Sunday, March 14, 2010

O.C.

I always feel so sad for people who are maybe 10 or 11 years old and they find the need to cut. And then they continue attempting to get that same high, and eventually just cutting harder and harder, and they aren't even in high school yet. I mean, what the hell. I mean I understand that life is shit, but to start in elementary or 6th grade? That's just intense. I always fell so sad for them , whenever I read their stories on the shout out boards. It makes me incredibly sad when I read about people starting to develop an eating disorder, in elementary school! I mean what fucked up parent would tell their child who is at a normal weight in elementary school they are fat? I mean what the fuck?! I've read so many biographies about people who have dealt with an eating disorder their whole lives because their parents where self-contempt idiots that told them they were fat and ugly. I mean, seriously what the hell? Kids absorb everything we say! If adults struggle with the balance of good and bad, how the hell do you think a child will decide what's good and what's bad? Adults suck. Swear man, they are such a drag.
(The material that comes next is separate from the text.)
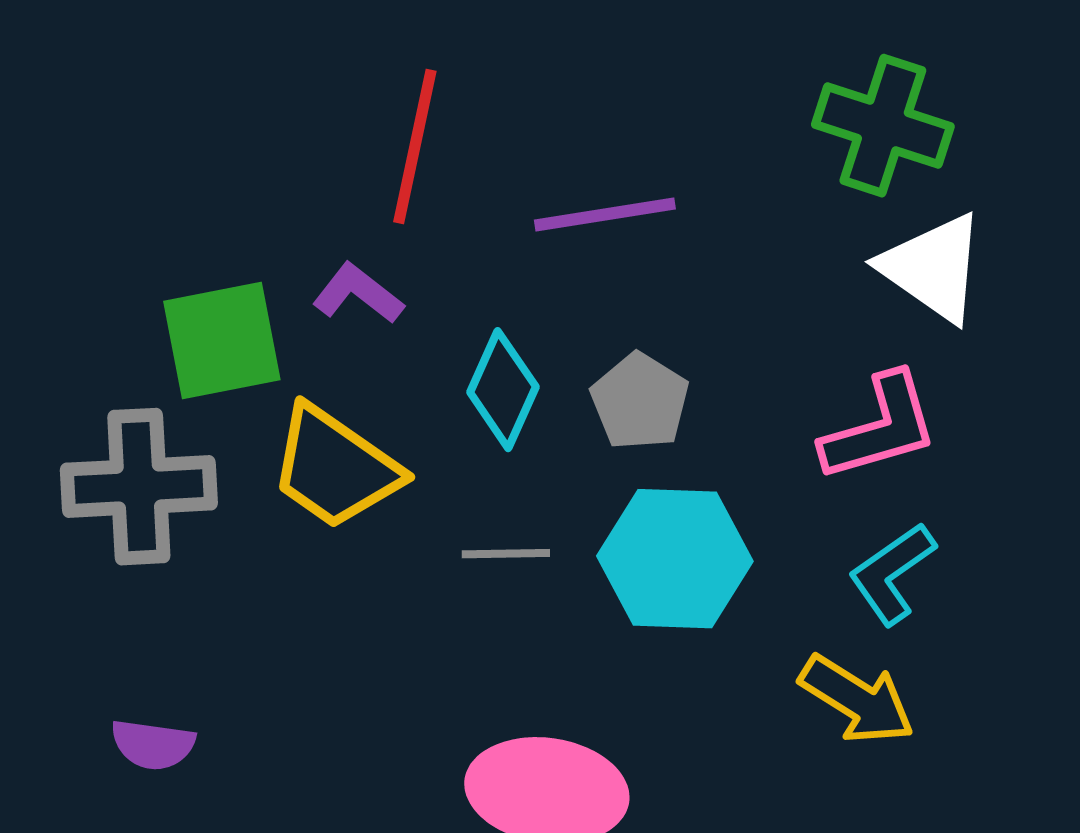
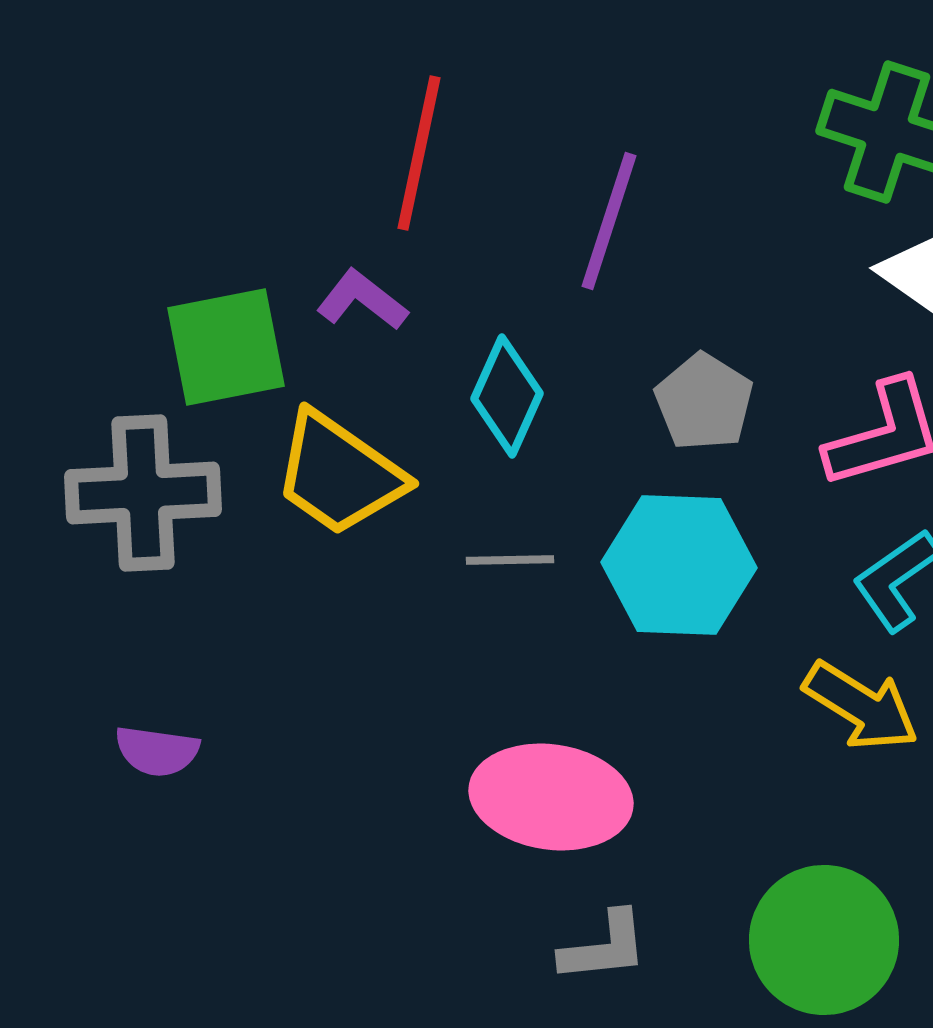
purple line: (605, 215) -> (609, 221), turned -63
gray pentagon: (640, 402) -> (704, 402), moved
So, yeah, school is such a drag, I just want to go to college already and study what I love. My top schools? MIT, Columbia University, NYU, Sarah Lawrence College, and somewhere else not including UTA, which is my back up school if all else fails.

Roar. So yeah i took one of those stupid online self test thingy's and once again it told me I was severely depressed. Amazing what they can figure out with 5 choices and 10 questions. Totally lame.

I'm watching the O.C. now. My new t.v. series addiction. Mostly because Olivia Wilde appears somewhere around season 3 or 4 I'm guessing, not the first, that's for sure. If not, I wouldn't be dedicating my time to watching the whole series, but it would not make ANY sense if I watched it in the middle. I did watch The O.C. occasionally when I was younger, but it didn't catch my attention, it was just like 90210, or degrassi, it was there, but t.v. dramas were not my thing when I was 10. Funny thing, though, was that I understood the underlying message just not the subliminal message (A.K.A. the sexual one).

Well, I think that's all. Oh, I STILL HAVEN'T FOUND DIVINE COMEDY!

I'm beyond tired, I'm really having to put a lot of thought as to what I'm writing so if these last couple of paragraphs sound a little off, it's because I feel feverish and I'm a little more than half conscience.